───── RECORD SET

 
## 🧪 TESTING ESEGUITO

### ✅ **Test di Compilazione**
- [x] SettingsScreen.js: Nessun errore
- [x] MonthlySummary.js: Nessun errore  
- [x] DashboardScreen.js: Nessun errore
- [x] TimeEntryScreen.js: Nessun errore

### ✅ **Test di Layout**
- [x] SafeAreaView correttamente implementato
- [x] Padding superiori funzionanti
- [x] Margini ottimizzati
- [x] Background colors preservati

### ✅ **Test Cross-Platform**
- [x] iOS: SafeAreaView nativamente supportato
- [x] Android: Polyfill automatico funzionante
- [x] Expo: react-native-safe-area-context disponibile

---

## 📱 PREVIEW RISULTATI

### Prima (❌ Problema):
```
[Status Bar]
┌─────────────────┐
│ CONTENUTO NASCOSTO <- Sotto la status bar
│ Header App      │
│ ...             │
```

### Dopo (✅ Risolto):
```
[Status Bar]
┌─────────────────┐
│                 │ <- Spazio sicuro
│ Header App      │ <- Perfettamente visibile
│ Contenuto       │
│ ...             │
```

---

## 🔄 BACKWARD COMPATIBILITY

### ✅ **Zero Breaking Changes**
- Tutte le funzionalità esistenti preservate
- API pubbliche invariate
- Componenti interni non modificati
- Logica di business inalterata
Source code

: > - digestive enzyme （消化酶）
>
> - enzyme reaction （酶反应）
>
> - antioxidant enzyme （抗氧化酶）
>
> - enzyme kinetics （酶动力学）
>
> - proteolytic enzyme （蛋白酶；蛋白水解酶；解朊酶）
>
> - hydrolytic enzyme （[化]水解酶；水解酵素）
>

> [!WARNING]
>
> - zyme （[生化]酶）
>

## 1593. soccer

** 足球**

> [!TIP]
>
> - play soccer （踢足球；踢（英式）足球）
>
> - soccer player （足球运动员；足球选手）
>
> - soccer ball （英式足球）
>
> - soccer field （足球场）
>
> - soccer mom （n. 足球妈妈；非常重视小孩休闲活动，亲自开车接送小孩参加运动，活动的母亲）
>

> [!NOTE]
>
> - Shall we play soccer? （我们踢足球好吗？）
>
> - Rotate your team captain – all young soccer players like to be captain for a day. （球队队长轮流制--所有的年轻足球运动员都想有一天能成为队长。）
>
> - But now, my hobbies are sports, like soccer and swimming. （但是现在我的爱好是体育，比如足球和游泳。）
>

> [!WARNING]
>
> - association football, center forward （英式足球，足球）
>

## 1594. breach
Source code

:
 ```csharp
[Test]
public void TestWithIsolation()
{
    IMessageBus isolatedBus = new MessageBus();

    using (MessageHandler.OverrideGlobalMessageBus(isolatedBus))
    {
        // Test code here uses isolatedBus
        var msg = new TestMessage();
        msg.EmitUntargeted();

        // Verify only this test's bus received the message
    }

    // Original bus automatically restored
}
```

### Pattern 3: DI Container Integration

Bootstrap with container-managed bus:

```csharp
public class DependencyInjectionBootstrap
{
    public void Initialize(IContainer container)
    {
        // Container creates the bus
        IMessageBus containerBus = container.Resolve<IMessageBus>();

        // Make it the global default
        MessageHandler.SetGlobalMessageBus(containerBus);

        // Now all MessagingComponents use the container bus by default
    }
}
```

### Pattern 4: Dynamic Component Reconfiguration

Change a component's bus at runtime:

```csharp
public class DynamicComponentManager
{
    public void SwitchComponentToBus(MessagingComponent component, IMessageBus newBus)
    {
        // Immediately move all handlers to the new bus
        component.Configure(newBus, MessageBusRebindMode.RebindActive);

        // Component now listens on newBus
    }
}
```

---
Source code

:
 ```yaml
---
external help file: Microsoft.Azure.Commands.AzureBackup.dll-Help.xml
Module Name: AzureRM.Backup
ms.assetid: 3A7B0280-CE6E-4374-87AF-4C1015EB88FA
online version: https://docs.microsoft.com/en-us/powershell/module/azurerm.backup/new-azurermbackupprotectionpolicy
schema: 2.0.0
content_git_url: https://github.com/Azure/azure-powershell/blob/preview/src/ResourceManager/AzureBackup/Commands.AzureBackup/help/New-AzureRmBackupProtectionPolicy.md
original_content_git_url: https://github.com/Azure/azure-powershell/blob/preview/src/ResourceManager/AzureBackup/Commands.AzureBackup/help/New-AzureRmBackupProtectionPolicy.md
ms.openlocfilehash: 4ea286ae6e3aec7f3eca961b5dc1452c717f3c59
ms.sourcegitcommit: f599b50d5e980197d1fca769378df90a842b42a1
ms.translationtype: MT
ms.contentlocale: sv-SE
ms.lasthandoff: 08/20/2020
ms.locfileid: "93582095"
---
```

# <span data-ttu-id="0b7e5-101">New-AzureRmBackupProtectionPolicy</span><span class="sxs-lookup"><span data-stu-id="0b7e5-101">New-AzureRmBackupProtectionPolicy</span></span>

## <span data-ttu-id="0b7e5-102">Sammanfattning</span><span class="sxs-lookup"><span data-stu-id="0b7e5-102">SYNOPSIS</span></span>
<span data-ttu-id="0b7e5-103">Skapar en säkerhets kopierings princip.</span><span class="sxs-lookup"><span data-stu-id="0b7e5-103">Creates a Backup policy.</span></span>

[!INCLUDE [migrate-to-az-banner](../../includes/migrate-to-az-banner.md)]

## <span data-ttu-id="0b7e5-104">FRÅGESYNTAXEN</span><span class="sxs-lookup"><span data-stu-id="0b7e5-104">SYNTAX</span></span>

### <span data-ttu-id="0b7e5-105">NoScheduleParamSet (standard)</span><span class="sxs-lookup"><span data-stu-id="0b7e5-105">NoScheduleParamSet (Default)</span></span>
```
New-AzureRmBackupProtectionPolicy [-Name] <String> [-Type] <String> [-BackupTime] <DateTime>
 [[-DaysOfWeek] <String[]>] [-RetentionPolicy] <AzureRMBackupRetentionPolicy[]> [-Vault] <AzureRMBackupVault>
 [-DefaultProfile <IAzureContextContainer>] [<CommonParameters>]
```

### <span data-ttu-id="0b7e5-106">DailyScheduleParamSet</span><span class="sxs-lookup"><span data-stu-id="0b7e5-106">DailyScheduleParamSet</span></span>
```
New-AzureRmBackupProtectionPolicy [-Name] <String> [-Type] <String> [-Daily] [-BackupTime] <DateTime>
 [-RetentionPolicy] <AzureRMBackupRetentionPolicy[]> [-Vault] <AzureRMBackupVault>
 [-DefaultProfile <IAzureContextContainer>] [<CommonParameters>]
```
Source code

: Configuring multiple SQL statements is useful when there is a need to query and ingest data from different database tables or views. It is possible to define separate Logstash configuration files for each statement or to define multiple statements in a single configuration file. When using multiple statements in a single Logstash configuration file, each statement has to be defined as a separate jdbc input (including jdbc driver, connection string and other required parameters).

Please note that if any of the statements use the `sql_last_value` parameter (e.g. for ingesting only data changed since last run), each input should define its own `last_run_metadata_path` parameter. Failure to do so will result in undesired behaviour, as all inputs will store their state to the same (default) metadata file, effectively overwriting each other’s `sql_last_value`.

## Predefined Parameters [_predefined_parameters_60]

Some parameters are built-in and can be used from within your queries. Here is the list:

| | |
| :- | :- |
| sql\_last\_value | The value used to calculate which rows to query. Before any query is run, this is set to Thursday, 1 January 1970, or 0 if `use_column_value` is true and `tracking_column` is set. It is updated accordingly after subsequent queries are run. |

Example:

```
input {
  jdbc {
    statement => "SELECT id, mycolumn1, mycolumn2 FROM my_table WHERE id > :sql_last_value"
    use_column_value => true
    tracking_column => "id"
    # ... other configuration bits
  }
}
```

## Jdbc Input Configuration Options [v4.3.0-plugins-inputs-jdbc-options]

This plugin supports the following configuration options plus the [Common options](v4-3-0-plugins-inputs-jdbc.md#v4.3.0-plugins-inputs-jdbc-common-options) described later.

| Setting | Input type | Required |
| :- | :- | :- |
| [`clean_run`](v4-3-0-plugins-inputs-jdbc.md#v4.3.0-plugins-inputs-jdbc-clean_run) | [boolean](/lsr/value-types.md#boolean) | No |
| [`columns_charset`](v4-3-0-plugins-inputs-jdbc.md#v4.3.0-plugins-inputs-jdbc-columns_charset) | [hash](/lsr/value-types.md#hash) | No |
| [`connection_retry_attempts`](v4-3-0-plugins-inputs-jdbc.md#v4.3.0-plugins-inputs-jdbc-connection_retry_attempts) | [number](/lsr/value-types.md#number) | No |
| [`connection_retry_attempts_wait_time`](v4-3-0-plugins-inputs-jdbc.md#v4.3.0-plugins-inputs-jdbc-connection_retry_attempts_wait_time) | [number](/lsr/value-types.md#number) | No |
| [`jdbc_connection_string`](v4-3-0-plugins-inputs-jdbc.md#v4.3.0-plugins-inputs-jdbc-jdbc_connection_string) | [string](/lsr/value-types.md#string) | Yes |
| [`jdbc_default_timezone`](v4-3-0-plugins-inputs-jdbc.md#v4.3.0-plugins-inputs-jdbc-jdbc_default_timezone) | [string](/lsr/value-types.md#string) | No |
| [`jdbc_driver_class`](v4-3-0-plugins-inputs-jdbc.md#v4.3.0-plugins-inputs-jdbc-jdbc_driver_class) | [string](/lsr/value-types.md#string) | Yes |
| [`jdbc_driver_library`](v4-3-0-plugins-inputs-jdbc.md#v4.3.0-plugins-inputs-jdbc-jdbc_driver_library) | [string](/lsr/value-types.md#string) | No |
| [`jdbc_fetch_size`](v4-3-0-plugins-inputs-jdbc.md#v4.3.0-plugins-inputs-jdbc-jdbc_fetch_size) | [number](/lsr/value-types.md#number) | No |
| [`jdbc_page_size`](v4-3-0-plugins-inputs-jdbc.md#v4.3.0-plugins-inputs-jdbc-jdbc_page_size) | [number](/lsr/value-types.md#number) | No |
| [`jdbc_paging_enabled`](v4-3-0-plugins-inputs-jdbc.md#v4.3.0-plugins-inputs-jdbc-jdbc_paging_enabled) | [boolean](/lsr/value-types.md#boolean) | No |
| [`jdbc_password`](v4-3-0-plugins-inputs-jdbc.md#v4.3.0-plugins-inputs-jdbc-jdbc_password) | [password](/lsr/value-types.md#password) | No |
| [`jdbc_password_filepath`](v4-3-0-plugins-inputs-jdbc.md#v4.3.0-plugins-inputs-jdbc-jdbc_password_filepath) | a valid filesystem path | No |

──────────

* **TASK INSTRUCTIONS**
Read the entries above, then pull out the lines that include "Nessun".

* **SOLVED PROBLEM**
- [x] SettingsScreen.js: Nessun errore
- [x] MonthlySummary.js: Nessun errore  
- [x] DashboardScreen.js: Nessun errore
- [x] TimeEntryScreen.js: Nessun errore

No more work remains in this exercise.